Liste des consignes -
(1) Recopiez le passage de la source qui commence par « Le Média : une » et s'arrête après « l’association, à Libération. ».
(2) Pour chaque affirmation, répondez par oui ou par non selon qu'elle s'accorde ou non avec la source, puis citez les mots décisifs de la source. (a) Sophia Chikirou a déposé la marque le Média à l'INPI au nom de sa société Mediascop. (b) L'association du Média a réussi à récupérer la marque. (c) Sophia Chikirou détient la moitié des parts de Mediascop.

Source -
━━━━━━

Chaque jour apporte son nouveau lot de révélations quant à la télé Insoumise le Média, dont les déchirements internes commencent à ressembler à une mauvaise télénovela, vénézuélienne évidemment. Après de nouveaux règlements de comptes sur la marque – déposée par Sophia Chikirou – d’autres révélations sur les petits arrangements des dirigeants pour se gaver aux frais des socios, Aude Lancelin s’explique sur les ondes complaisantes de France Inter. Pendant que la France Insoumise se fait discrète.
Vu de l’Université d’été de La France Insoumise (LFI), la crise au Média, ça n’existe pas. Une politique de l’autruche qui cadre mal avec les rodomontades des ténors du mouvement, Mélenchon en tête, il y a un an à peine au lancement de la TV Insoumise qui se défendait de l’être. Après avoir quitté le Média pour superviser le volet européen de la campagne des Insoumis aux Européennes, Sophia Chikirou garde la confiance des dirigeants Insoumis.
« Ce qu’il se passe au Média ce n’est pas notre problème », élude Manuel Bompard interrogé par Le Monde. Même si d’autres membres de la campagne des Insoumis contestent le rôle futur de Sophia Chikirou et pointent ses liens très proches avec Mélenchon, qui continue de la protéger.
Le Média : une marque déposée par Sophia Chikirou
Par ailleurs en octobre 2017, Sophia Chikirou a déposé à l’INPI au nom de sa société Mediascop la marque le Média. L’association du Média essaie de récupérer la marque, sans succès pour l’heure. « J’ai remis en mains propres à Madame Chikirou un projet de contrat de cession de la marque Le Media entre Mediascop et l’association Le Media le 12 juillet [2018] et le lui ai envoyé par courrier électronique le 26 juillet. À ce jour, je n’ai reçu aucune réponse de sa part », explique ainsi Hervé Jacquet, président de l’association, à Libération.
Pour Aude Lancelin, nouvelle directrice du Média, la marque a été « privatisée » par la société Mediascop. Interrogée par France Inter, elle affirme le 29 août que « si jamais on ne la récupère pas, ce n’est pas la fin du monde, on changera de nom [qui] ne fait pas l’unanimité ». Le Média bientôt débaptisé donc ?
Anti-capitalisme, j’écris ton nom… Mediascop est cette société qui a fait 47% de marge nette en 2016 en mettant la main sur près de 11% du budget de la campagne présidentielle de Mélenchon. Sophia Chikirou était alors directrice de la communication de la campagne et est l’actionnaire à 100% de la société. D’après la nouvelle direction du Média, Sophia Chikirou via Mediascop a aussi tenté de soutirer 130.000 € au Média (dont 64.000 effectivement versés) en deux ordres de virement passés dans les dernières heures de sa présidence de la TV Insoumise.

━━━━━━

Données fournies -
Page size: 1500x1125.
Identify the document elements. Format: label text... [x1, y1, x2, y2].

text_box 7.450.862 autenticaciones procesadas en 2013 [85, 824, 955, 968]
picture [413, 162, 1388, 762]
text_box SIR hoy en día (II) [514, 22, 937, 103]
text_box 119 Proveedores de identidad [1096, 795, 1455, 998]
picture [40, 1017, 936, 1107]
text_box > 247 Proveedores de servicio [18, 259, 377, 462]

━━━━━━

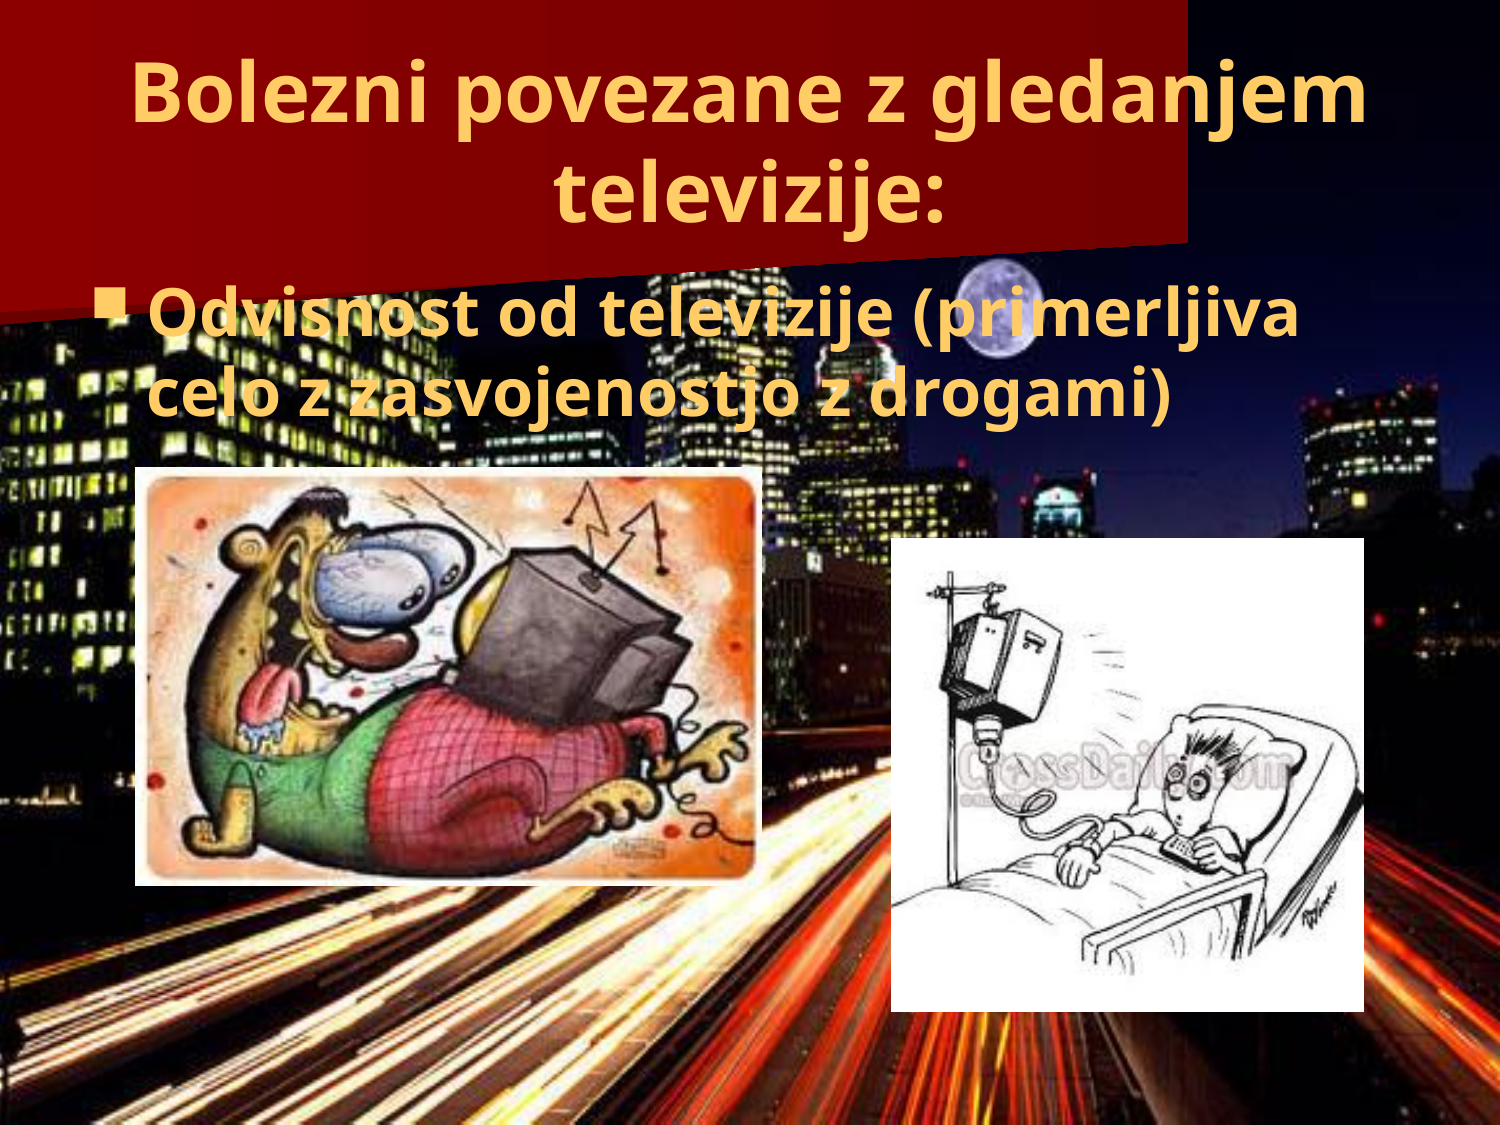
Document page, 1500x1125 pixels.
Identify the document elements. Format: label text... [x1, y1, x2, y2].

━━━━━━

Résultats finaux -
(1)
Le Média : une marque déposée par Sophia Chikirou
Par ailleurs en octobre 2017, Sophia Chikirou a déposé à l’INPI au nom de sa société Mediascop la marque le Média. L’association du Média essaie de récupérer la marque, sans succès pour l’heure. « J’ai remis en mains propres à Madame Chikirou un projet de contrat de cession de la marque Le Media entre Mediascop et l’association Le Media le 12 juillet [2018] et le lui ai envoyé par courrier électronique le 26 juillet. À ce jour, je n’ai reçu aucune réponse de sa part », explique ainsi Hervé Jacquet, président de l’association, à Libération.

(2)
(a) Oui : « Sophia Chikirou a déposé à l’INPI au nom de sa société Mediascop la marque le Média ».
(b) Non : « L’association du Média essaie de récupérer la marque, sans succès pour l’heure ».
(c) Non : « est l’actionnaire à 100% de la société ».